(Stored data entries)

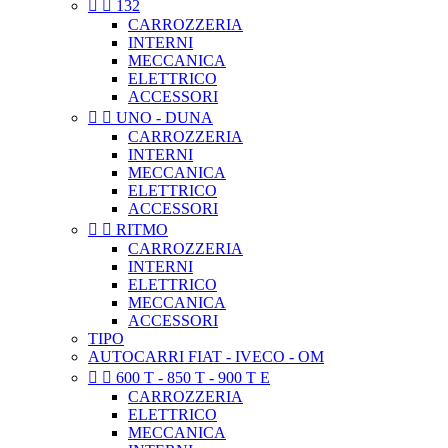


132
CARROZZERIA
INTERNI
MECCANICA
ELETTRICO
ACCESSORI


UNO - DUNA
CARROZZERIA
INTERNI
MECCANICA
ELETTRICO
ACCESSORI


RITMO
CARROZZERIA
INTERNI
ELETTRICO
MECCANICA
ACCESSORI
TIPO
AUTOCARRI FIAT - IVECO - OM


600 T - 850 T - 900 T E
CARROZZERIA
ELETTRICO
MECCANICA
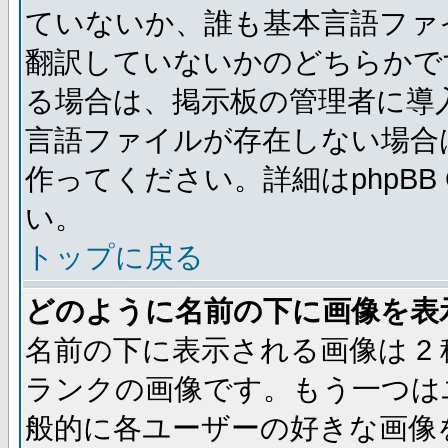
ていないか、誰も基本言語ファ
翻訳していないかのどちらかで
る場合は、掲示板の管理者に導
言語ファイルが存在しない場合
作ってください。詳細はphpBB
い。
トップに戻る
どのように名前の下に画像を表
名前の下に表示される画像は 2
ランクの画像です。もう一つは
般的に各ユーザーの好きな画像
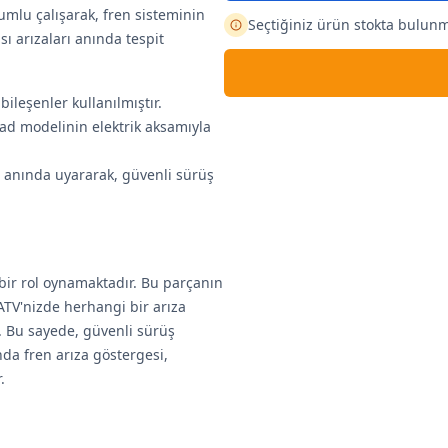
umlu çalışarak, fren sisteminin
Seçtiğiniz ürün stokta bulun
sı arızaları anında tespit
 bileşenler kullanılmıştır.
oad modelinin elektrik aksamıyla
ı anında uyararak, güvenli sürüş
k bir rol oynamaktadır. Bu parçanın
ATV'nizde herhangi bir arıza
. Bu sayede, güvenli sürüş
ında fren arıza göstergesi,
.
---
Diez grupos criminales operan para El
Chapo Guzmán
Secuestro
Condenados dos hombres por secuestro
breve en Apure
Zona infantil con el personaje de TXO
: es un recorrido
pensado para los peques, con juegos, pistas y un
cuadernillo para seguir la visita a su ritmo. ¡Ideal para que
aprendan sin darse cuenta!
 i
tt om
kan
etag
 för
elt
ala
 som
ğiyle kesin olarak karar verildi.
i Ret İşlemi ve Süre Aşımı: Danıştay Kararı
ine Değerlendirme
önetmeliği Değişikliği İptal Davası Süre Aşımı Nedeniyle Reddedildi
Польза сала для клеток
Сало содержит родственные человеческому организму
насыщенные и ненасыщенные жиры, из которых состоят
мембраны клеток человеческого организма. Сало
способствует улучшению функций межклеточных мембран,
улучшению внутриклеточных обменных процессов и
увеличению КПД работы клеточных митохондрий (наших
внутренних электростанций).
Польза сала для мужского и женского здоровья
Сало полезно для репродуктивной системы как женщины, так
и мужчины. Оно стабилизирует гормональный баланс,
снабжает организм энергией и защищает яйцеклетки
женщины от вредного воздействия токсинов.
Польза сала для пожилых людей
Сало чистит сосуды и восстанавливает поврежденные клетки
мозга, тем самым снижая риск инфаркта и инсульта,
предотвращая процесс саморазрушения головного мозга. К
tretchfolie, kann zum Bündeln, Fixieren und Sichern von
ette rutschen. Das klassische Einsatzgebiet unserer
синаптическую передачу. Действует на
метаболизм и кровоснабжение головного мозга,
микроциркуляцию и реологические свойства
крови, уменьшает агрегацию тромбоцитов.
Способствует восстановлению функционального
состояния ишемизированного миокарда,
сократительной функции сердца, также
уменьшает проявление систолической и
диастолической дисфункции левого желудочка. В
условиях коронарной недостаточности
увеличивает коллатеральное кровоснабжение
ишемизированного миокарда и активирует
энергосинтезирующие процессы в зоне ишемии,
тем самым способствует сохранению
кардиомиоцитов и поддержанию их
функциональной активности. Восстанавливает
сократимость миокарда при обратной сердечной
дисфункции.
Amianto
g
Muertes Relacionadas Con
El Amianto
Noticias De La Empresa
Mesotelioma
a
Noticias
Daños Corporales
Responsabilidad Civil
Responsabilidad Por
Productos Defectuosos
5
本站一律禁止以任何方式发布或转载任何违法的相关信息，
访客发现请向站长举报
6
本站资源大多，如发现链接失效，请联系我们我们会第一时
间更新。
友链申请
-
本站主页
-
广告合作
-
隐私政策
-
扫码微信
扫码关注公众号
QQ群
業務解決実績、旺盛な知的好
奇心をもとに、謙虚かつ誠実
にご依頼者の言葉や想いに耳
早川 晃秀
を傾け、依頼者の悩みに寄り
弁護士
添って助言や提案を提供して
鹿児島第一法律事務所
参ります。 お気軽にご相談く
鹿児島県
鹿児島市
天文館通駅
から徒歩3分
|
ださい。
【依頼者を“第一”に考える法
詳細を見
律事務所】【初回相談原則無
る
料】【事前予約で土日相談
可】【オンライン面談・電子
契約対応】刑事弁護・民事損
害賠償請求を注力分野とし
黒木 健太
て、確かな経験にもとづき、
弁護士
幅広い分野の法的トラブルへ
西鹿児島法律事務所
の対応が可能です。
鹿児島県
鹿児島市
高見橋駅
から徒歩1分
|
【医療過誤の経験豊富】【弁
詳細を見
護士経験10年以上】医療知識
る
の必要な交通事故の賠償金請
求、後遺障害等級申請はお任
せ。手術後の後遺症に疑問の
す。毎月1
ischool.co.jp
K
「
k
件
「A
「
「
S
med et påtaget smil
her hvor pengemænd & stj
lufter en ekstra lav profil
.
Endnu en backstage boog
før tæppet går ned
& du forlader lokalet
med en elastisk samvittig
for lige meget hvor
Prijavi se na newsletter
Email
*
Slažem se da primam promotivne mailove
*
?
...
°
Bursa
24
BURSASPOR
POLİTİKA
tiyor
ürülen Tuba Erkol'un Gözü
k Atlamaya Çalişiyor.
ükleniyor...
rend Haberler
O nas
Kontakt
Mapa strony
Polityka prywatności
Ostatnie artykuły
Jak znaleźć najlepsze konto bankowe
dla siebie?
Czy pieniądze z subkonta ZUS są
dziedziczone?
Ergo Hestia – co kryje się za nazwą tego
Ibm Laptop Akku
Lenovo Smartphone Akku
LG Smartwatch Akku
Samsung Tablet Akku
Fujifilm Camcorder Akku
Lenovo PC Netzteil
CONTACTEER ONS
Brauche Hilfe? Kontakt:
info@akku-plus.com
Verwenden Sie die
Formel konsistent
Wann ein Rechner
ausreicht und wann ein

▸ **TASK DIRECTIONS**
Each line in the data that holds the string "дисфункции" should be found and copied.

▸ **OUTPUT**
диастолической дисфункции левого желудочка. В
дисфункции.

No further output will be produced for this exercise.